Pierwsze kilkanaście minut nie daje jednak nadziei na poprawę. Inwestorom, co widać gołym okiem, brakuje mocniejszych bodźców do handlowania akcji. Sprawa Ukrainy, mimo że wciąż nie uregulowana i nie zamknięta, przestała już działać na inwestorów giełdowych. Podobnie niewielki wpływ mają publikowane dane makroekonomiczne. GPW dość obojętnie podeszła w piątek do informacji, że koniunktura w polskim (wskaźnik PMI) spadł w poprzednim miesiącu do 52 pkt. z 54,0 pkt. w marcu, czyli do najniższego poziomu od lipca 2013 r. Marazm dotyczy zresztą nie tylko naszego parkietu. Również główne indeksy zachodnioeuropejskie i amerykańskie od dwóch tygodniach poruszają się w wąskich przedziałach niewiele poniżej historycznych szczytów.
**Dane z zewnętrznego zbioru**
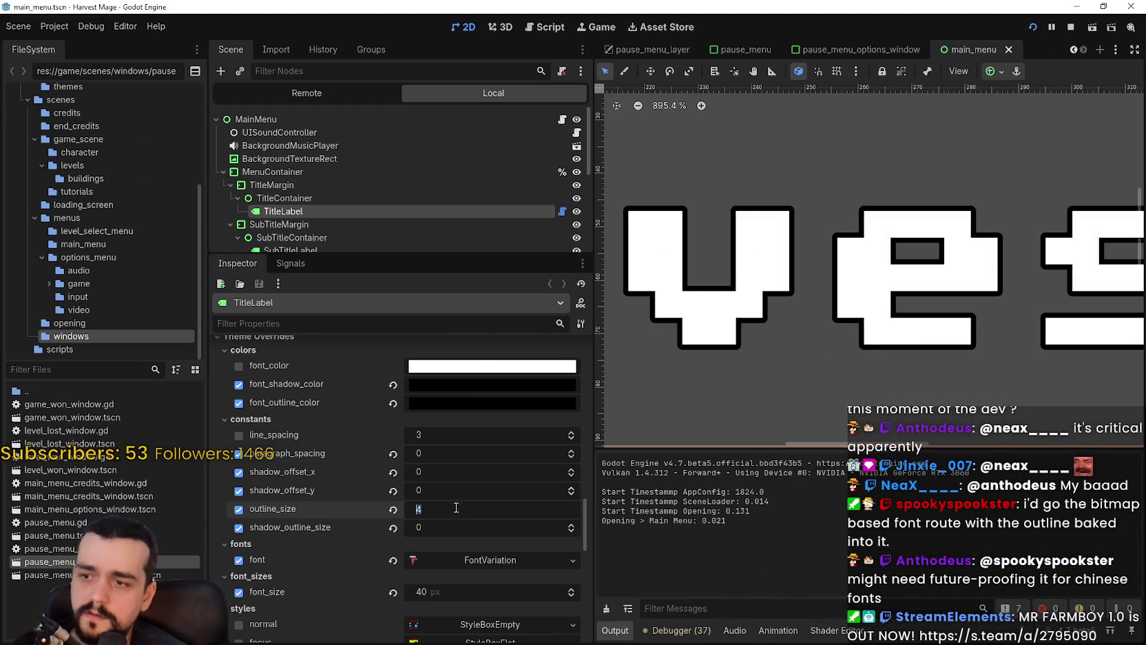
- Set the title outline size to 8 and save the main menu scene
text(8)
key(Return)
Nic nie wskazuje na to, żeby poniedziałkowa sesja wyrwała rynki z tego zaklętego kręgu tym bardziej, że kalendarz danych makroekonomicznych jest ubogi. Dopiero po południu (16.00) na rynek trafią wiadomości zza oceanu o kwietniowym Indeksie ISM dla usług. Analitycy oczekują wzrostu wskaźnika do 54,1 pkt. z 53,1 pkt. miesiąc wcześniej. Ponadto dzisiaj giełda londyńska ma dzisiaj wolne z powodu święta bankowca. Nad ranem naszego czasu inwestorzy poznali za to finalne dane o kwietniowym PMI dla chińskiego przemysłu. Wzrósł do 48,1 pkt. z 48 pkt. miesiąc wcześniej, czyli mniej niż oczekiwano (48,3 pkt.). Nie zrobiło to wrażenia na giełdzie w Szanghaju, która wzrosła (indeks SSE Composite) o 0,1 proc. W Europie niemiecki DAX zaczął tydzień od 0,3-proc. spadku. Francuski CAC40 malał o 0,25 proc. Najsłabiej, tracąc 0,75 proc., prezentowały się Ateny.
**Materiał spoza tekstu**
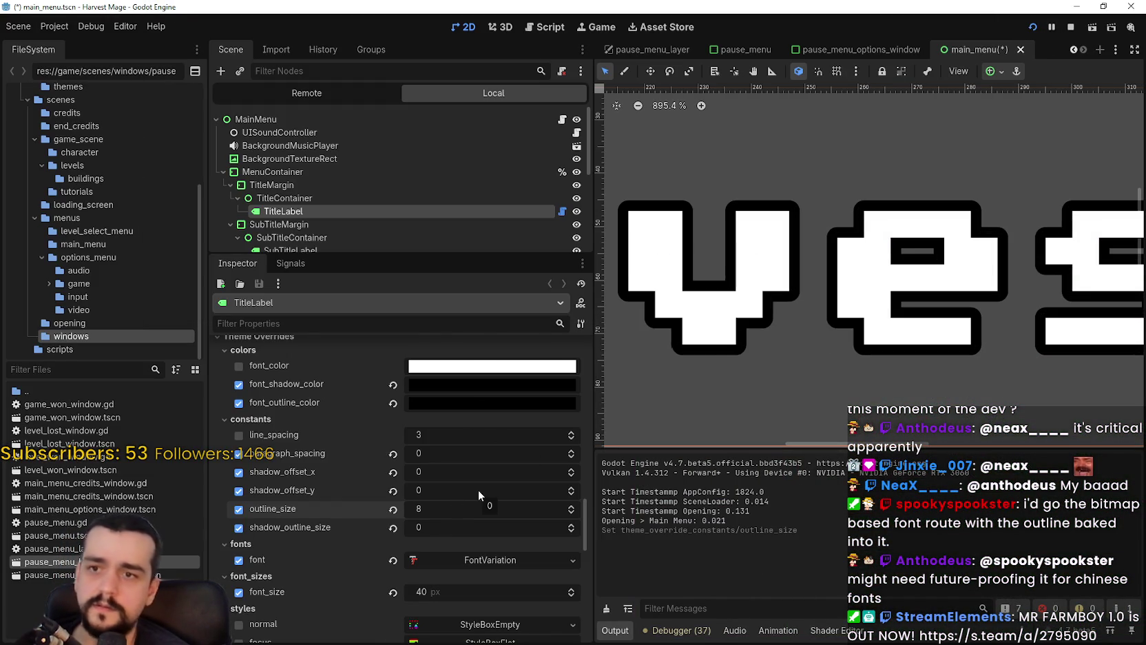
scroll(735, 351, up, 1)
key(ctrl+s)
Giełda warszawska radziła sobie nieco lepiej. Na otwarciu WIG20 i WIG30 malały po 0,08 proc., do odpowiednio: 2430,16 pkt. i 2580,73 pkt. Indeks szerokiego rynku tracił 0,09 proc., do 51737,55 pkt. Po 20 minutach nadal tkwiły na tych samych poziomach a obroty wynosiły zaledwie 10 mln zł. Ich liderem (2 mln zł) było PGE. Z dużych spółek najsłabiej, kolejny zresztą raz w reakcji na słabsze dane o kwietniowej sprzedaży, radziło sobie LPP. Taniało ponad 1,3 proc. (na starcie). Kiepsko, spadając 2 proc., prezentował się Kernel. Z mniejszych firm ponad 4-proc. przecena dotknęła Serinusa. Blisko 5 proc. zniżkował też Bioton , który mocno rósł we wcześniejszych dniach. Z firm z WIG20 najlepiej wypadały za to Lotos (zmiana o 0,7 proc.) i mBank (0,6 proc.). Z mniejszych prawie 3 proc. zyskiwał Tarczyński e reakcji na pozytywną rekomendację Noble Securities.

Na rynku walutowym nowy tydzień zaczął się równie spokojnie. Euro, tak jak w piątek, kosztowało 4,20202 zł, szwajcarski frank 3,4530 zł a amerykański dolar 3,0280 zł.